MW 11-12:30, 5-134
Visiting Prof. Ernst Dickmanns
For info contact Prof. Sanjoy Mitter, 35-308, x2160
Prerequisite: see below
3-0-9
Prerequisites: basic knowledge in differential equations and in linear algebra. Some background knowledge in video imaging and systems dynamics may be advantageous, but a brief introduction will be given when needed.
1. Introduction: General background: biological vs. technical bases. What is meant by "intelligent?" Types of intelligent vehicles: autonomous vs. assistant systems. Modeling of relevant aspects of the world; visual environment on earth: lighting conditions, dependence on time and location. Structures, objects, buildings; vehicles and living beings.
2. Processes: Differential and integral representations; specific properties of spatial and temporal domains. Constraints to temporal changes; differential equations, state and control variables, parameters. Multiple scales, and local integrals. Vehicle dynamics: longitudinal and lateral degrees of freedom, controls. Sensors and actuators as interfaces to the real world.
3. The 4-D approach to dynamic machine perception: Recursive estimation techniques; extension to perspective imaging; orientation toward generic classes of physical objects and expectations. Intelligent control of image processing steps; data fusion through dynamical and measurement models. Homogeneous coordinates, translations, rotations, perspective mapping.
4. Image feature extraction: Area- (region-) vs. edge based features; gradients and their extreme values, the CRONOS software package geared to the 4-D approach. Area-based features, intensities, colors, textures; multiple scales and image pyramids; the TRIANGLE algorithm for real-time dynamic scene understanding. Intelligent control of feature extraction in the 4-D approach.
5. Roads and relative vehicle states: Planar road models: averaged moving model, locally fixed models; extensions to 3-D road model. Vehicle state and road parameter estimation (road perception); imaging geometry, range and multi-focal vision. Recursive estimation.
6. Obstacle recognition and relative state estimation: Systematic search for feature detection, controlled additional search for hypothesis generation. Multi-object recognition and tracking: object detection, hypothesis testing, state estimation. Shape recognition.
7. Vehicle control and behavioral capabilities: Longitudinal degrees of freedom: throttle and brakes; lateral control: steering angle and trajectory curvature. Feedback-based behavioral capabilities, feed-forward control elements, superposition for robust maneuver elements. Symbolic representations of capabilities and maneuver elements.
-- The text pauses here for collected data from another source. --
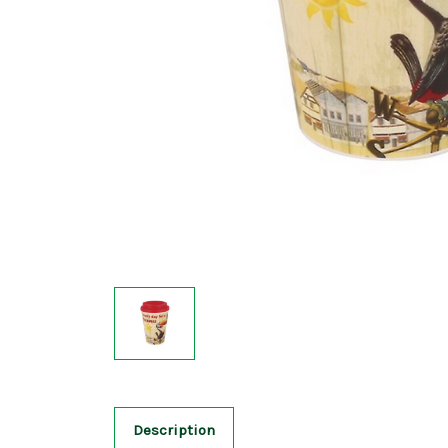
Description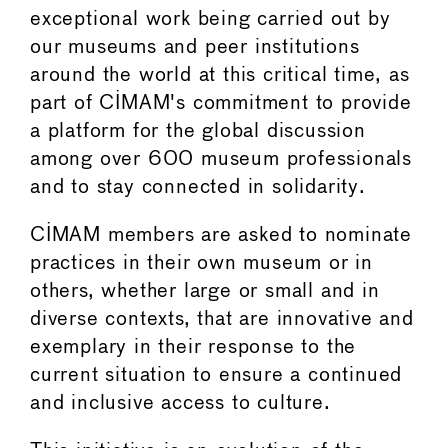
exceptional work being carried out by
our museums and peer institutions
around the world at this critical time, as
part of CIMAM's commitment to provide
a platform for the global discussion
among over 600 museum professionals
and to stay connected in solidarity.
CIMAM members are asked to nominate
practices in their own museum or in
others, whether large or small and in
diverse contexts, that are innovative and
exemplary in their response to the
current situation to ensure a continued
and inclusive access to culture.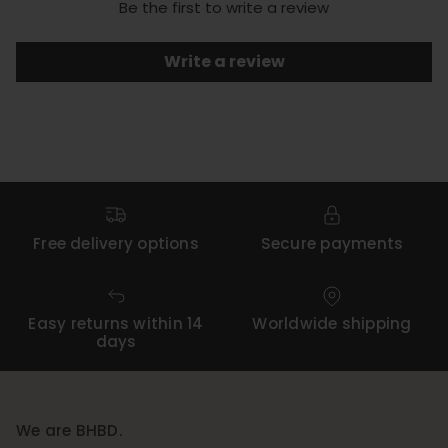
Be the first to write a review
Write a review
Free delivery options
Secure payments
Easy returns within 14
Worldwide shipping
days
We are BHBD.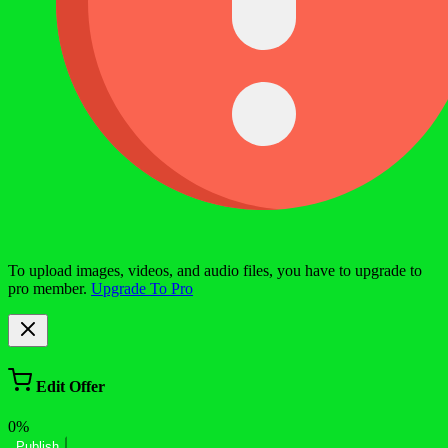
To upload images, videos, and audio files, you have to upgrade to
pro member.
Upgrade To Pro
Edit Offer
0%
Publish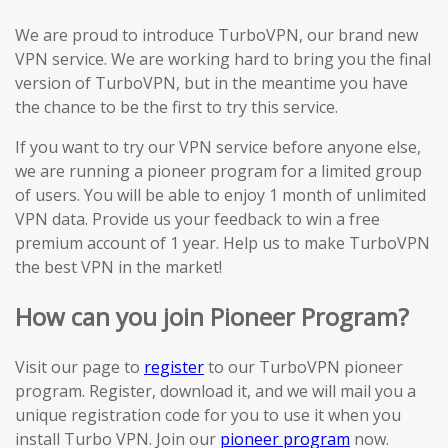
We are proud to introduce TurboVPN, our brand new
VPN service. We are working hard to bring you the final
version of TurboVPN, but in the meantime you have
the chance to be the first to try this service.
If you want to try our VPN service before anyone else,
we are running a pioneer program for a limited group
of users. You will be able to enjoy 1 month of unlimited
VPN data. Provide us your feedback to win a free
premium account of 1 year. Help us to make TurboVPN
the best VPN in the market!
How can you join Pioneer Program?
Visit our page to
register
to our TurboVPN pioneer
program. Register, download it, and we will mail you a
unique registration code for you to use it when you
install Turbo VPN. Join our
pioneer program
now.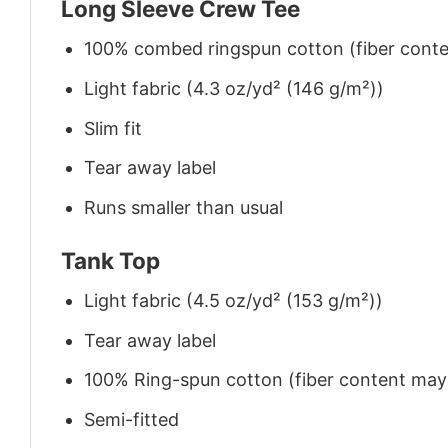
Long Sleeve Crew Tee
100% combed ringspun cotton (fiber conten
Light fabric (4.3 oz/yd² (146 g/m²))
Slim fit
Tear away label
Runs smaller than usual
Tank Top
Light fabric (4.5 oz/yd² (153 g/m²))
Tear away label
100% Ring-spun cotton (fiber content may v
Semi-fitted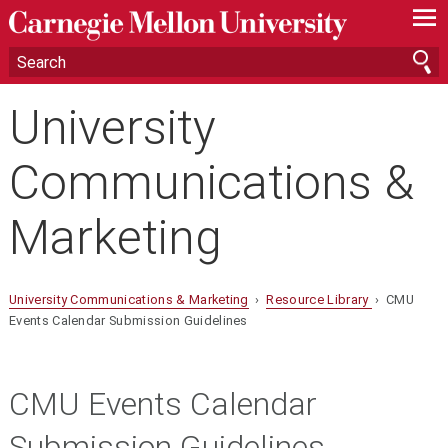
—
—
—
University
Communications &
Marketing
University Communications & Marketing
›
Resource Library
› CMU
Events Calendar Submission Guidelines
CMU Events Calendar
Submission Guidelines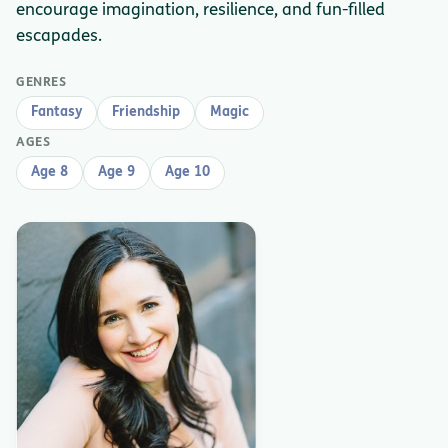
encourage imagination, resilience, and fun-filled
escapades.
GENRES
Fantasy
Friendship
Magic
AGES
Age 8
Age 9
Age 10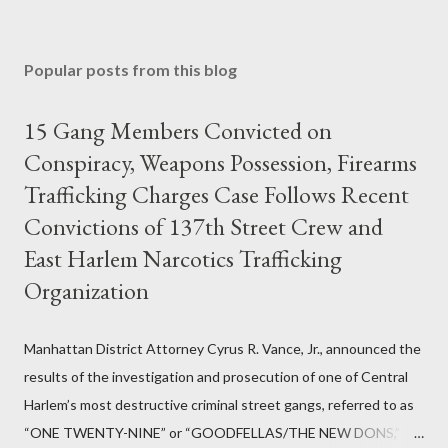
Popular posts from this blog
15 Gang Members Convicted on
Conspiracy, Weapons Possession, Firearms
Trafficking Charges Case Follows Recent
Convictions of 137th Street Crew and
East Harlem Narcotics Trafficking
Organization
Manhattan District Attorney Cyrus R. Vance, Jr., announced the
results of the investigation and prosecution of one of Central
Harlem’s most destructive criminal street gangs, referred to as
“ONE TWENTY-NINE” or “GOODFELLAS/THE NEW DONS,”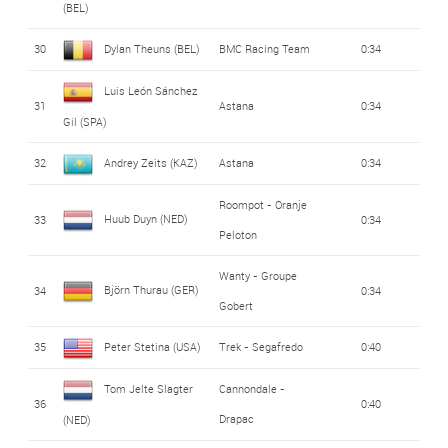
(BEL)
30
Dylan Theuns (BEL)
BMC Racing Team
0:34
Luis León Sánchez
31
Astana
0:34
Gil (SPA)
32
Andrey Zeits (KAZ)
Astana
0:34
Roompot - Oranje
Huub Duyn (NED)
33
0:34
Peloton
Wanty - Groupe
Björn Thurau (GER)
34
0:34
Gobert
35
Peter Stetina (USA)
Trek - Segafredo
0:40
Tom Jelte Slagter
Cannondale -
36
0:40
Drapac
(NED)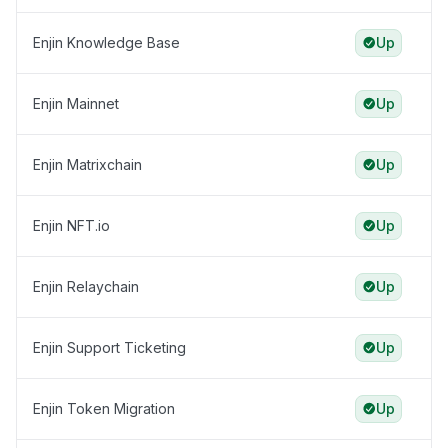
Enjin Knowledge Base
Up
Enjin Mainnet
Up
Enjin Matrixchain
Up
Enjin NFT.io
Up
Enjin Relaychain
Up
Enjin Support Ticketing
Up
Enjin Token Migration
Up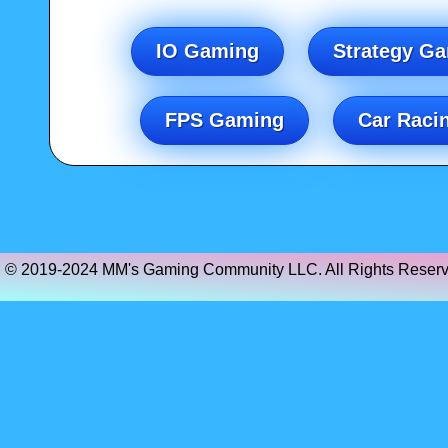
IO Gaming
Strategy G
FPS Gaming
Car Raci
© 2019-2024 MM's Gaming Community LLC. All Rights Reserv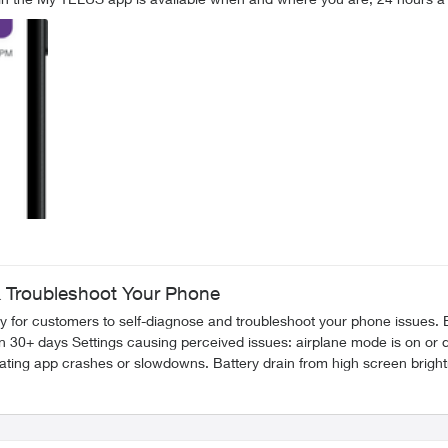
 Troubleshoot Your Phone
nose and troubleshoot your phone issues. By running a Device Checkup on your phone, you can resolve
FR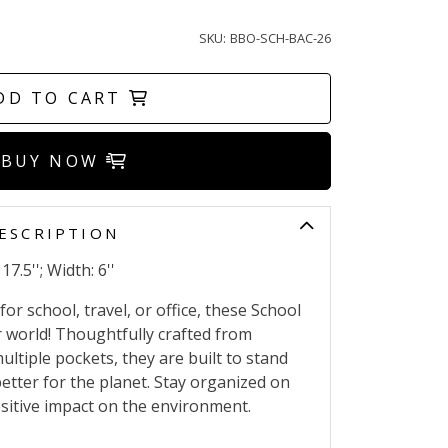
SKU:
BBO-SCH-BAC-26
DD TO CART
BUY NOW
ESCRIPTION
17.5''; Width: 6''
or school, travel, or office, these School
 world! Thoughtfully crafted from
ultiple pockets, they are built to stand
better for the planet. Stay organized on
sitive impact on the environment.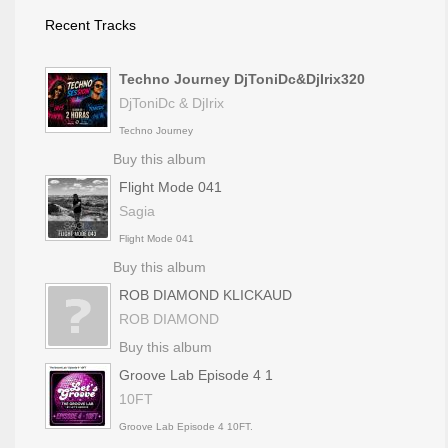
Recent Tracks
Techno Journey DjToniDc&DjIrix320
DjToniDc & DjIrix
Techno Journey
Buy this album
Flight Mode 041
Sagia
Flight Mode 041
Buy this album
ROB DIAMOND KLICKAUD
ROB DIAMOND
Buy this album
Groove Lab Episode 4 1
10FT
Groove Lab Episode 4 10FT.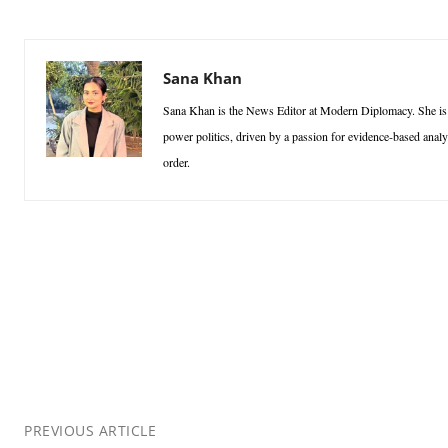
Sana Khan
Sana Khan is the News Editor at Modern Diplomacy. She is a p
power politics, driven by a passion for evidence-based analy
order.
PREVIOUS ARTICLE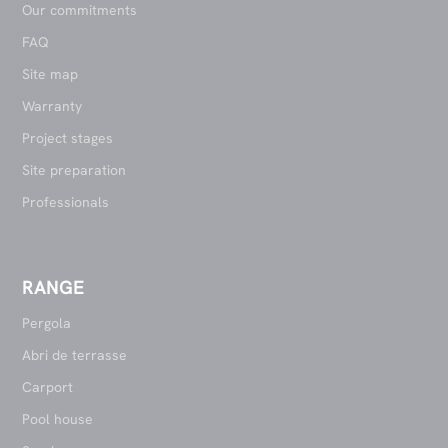
Our commitments
FAQ
Site map
Warranty
Project stages
Site preparation
Professionals
RANGE
Pergola
Abri de terrasse
Carport
Pool house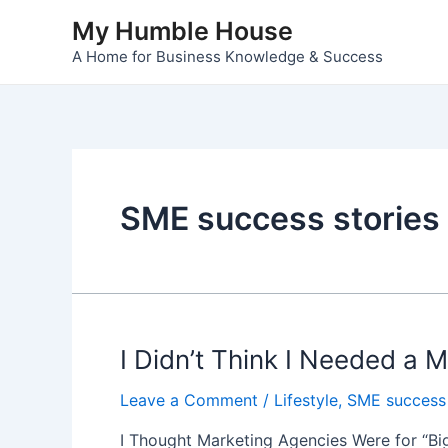
Skip
My Humble House
to
A Home for Business Knowledge & Success
content
SME success stories
I Didn’t Think I Needed a
Leave a Comment
/
Lifestyle
,
SME success 
I Thought Marketing Agencies Were for “Big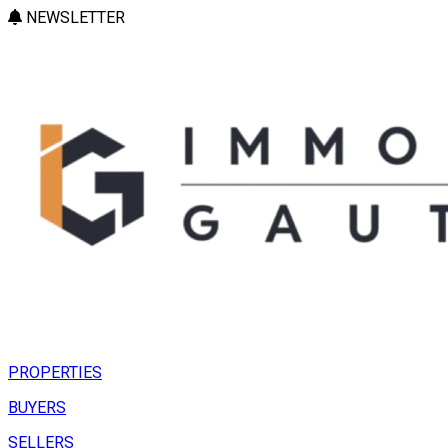
NEWSLETTER
PROPERTIES
BUYERS
SELLERS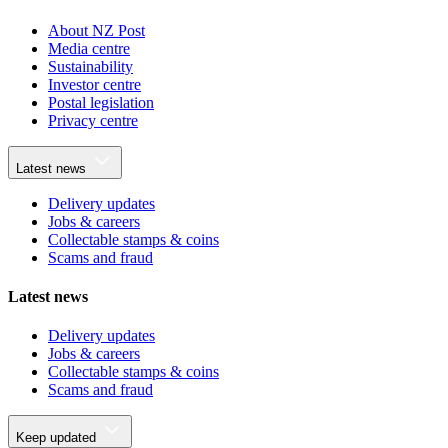
About NZ Post
Media centre
Sustainability
Investor centre
Postal legislation
Privacy centre
Latest news
Delivery updates
Jobs & careers
Collectable stamps & coins
Scams and fraud
Latest news
Delivery updates
Jobs & careers
Collectable stamps & coins
Scams and fraud
Keep updated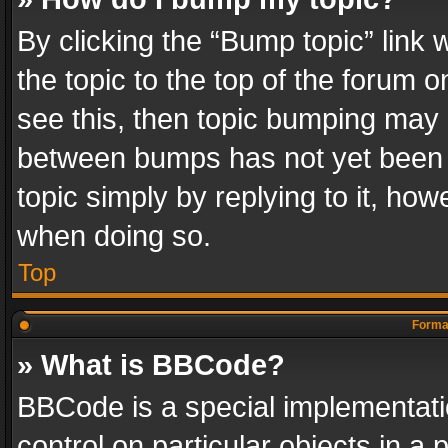
By clicking the “Bump topic” link
the topic to the top of the forum o
see this, then topic bumping may 
between bumps has not yet been r
topic simply by replying to it, how
when doing so.
Top
Format
» What is BBCode?
BBCode is a special implementatio
control on particular objects in a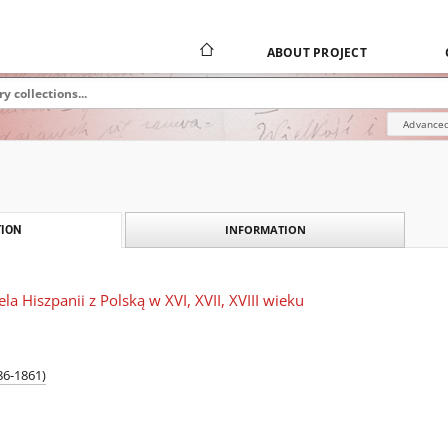
ABOUT PROJECT
Advanced
INFORMATION
ION
ela Hiszpanii z Polską w XVI, XVII, XVIII wieku
86-1861)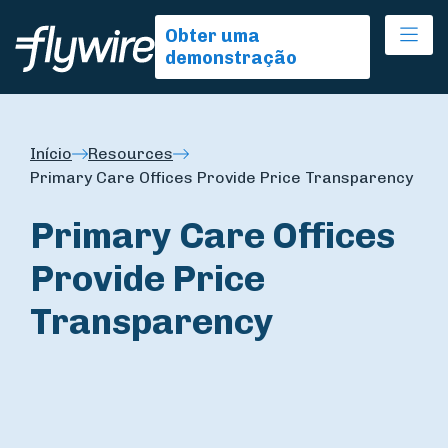
Ope
Obter uma
demonstração
Início
Resources
Primary Care Offices Provide Price Transparency
Primary Care Offices
Provide Price
Transparency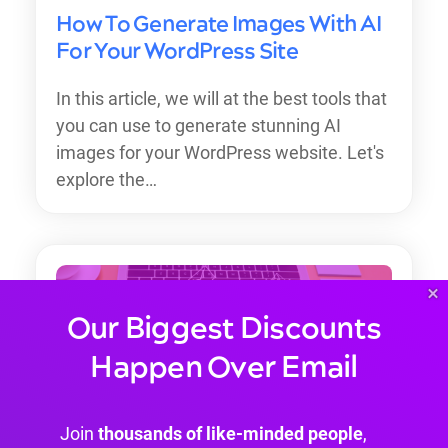
How To Generate Images With AI
For Your WordPress Site
In this article, we will at the best tools that
you can use to generate stunning AI
images for your WordPress website. Let's
explore the…
×
Our Biggest Discounts
Happen Over Email
Join
thousands of like-minded people
,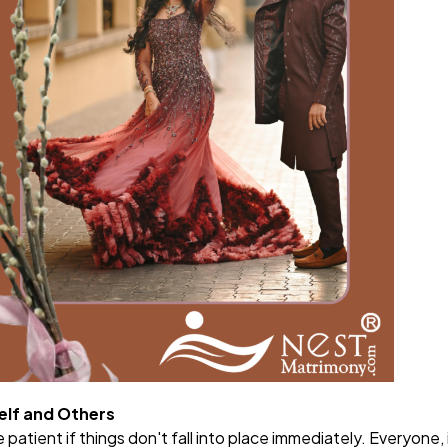
elf and Others
patient if things don't fall into place immediately. Everyone, 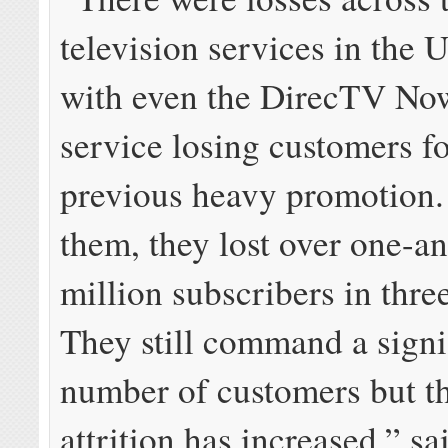
television services in the U
with even the DirecTV No
service losing customers f
previous heavy promotion
them, they lost over one-a
million subscribers in thre
They still command a signi
number of customers but th
attrition has increased,” sa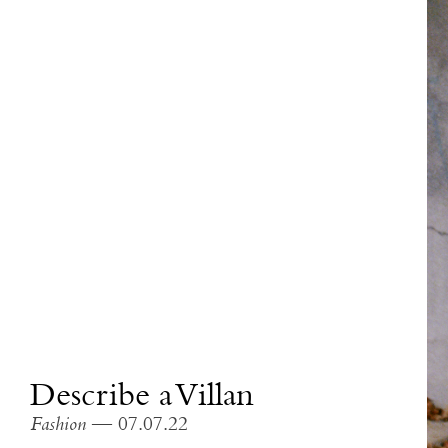
Describe a Villan
Fashion
— 07.07.22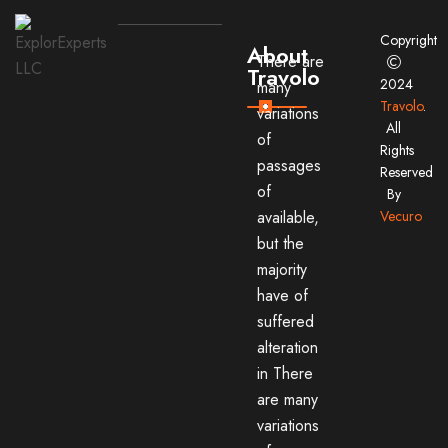
Copyright
About
There are
Travolo
2024
many
Travolo
.
variations
All
of
Rights
passages
Reserved
of
By
available,
Vecuro
but the
majority
have of
suffered
alteration
in There
are many
variations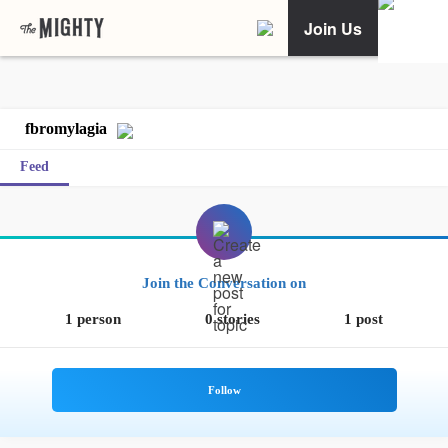
Join Us
fbromylagia
Feed
Join the Conversation on
1 person
0 stories
1 post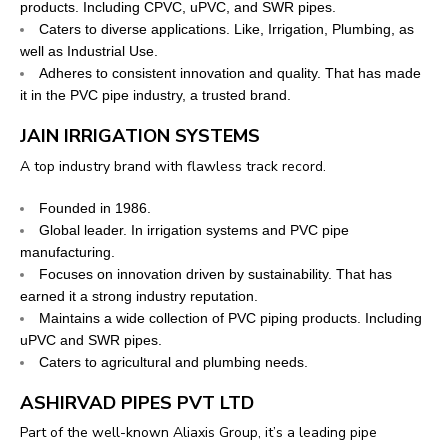
products. Including CPVC, uPVC, and SWR pipes.
Caters to diverse applications. Like, Irrigation, Plumbing, as
well as Industrial Use.
Adheres to consistent innovation and quality. That has made
it in the PVC pipe industry, a trusted brand.
JAIN IRRIGATION SYSTEMS
A top industry brand with flawless track record.
Founded in 1986.
Global leader. In irrigation systems and PVC pipe
manufacturing.
Focuses on innovation driven by sustainability. That has
earned it a strong industry reputation.
Maintains a wide collection of PVC piping products. Including
uPVC and SWR pipes.
Caters to agricultural and plumbing needs.
ASHIRVAD PIPES PVT LTD
Part of the well-known Aliaxis Group, it’s a leading pipe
8. Mission performance: sequencing of behavioral capabilities: Mission decomposition (planning), monitoring; special task domains. General aspects of system integration. Examples: VaMP, functionalities required for driving on freeways; VaMoRs, driving on minor road nets. System structure, implementation aspects, experimental results.
9. Summary and outlook: Autonomous performance vs. driver assistance (haptic warnings, but no override) vs. survival functions (override for safety reasons only); development trends. What are the limits?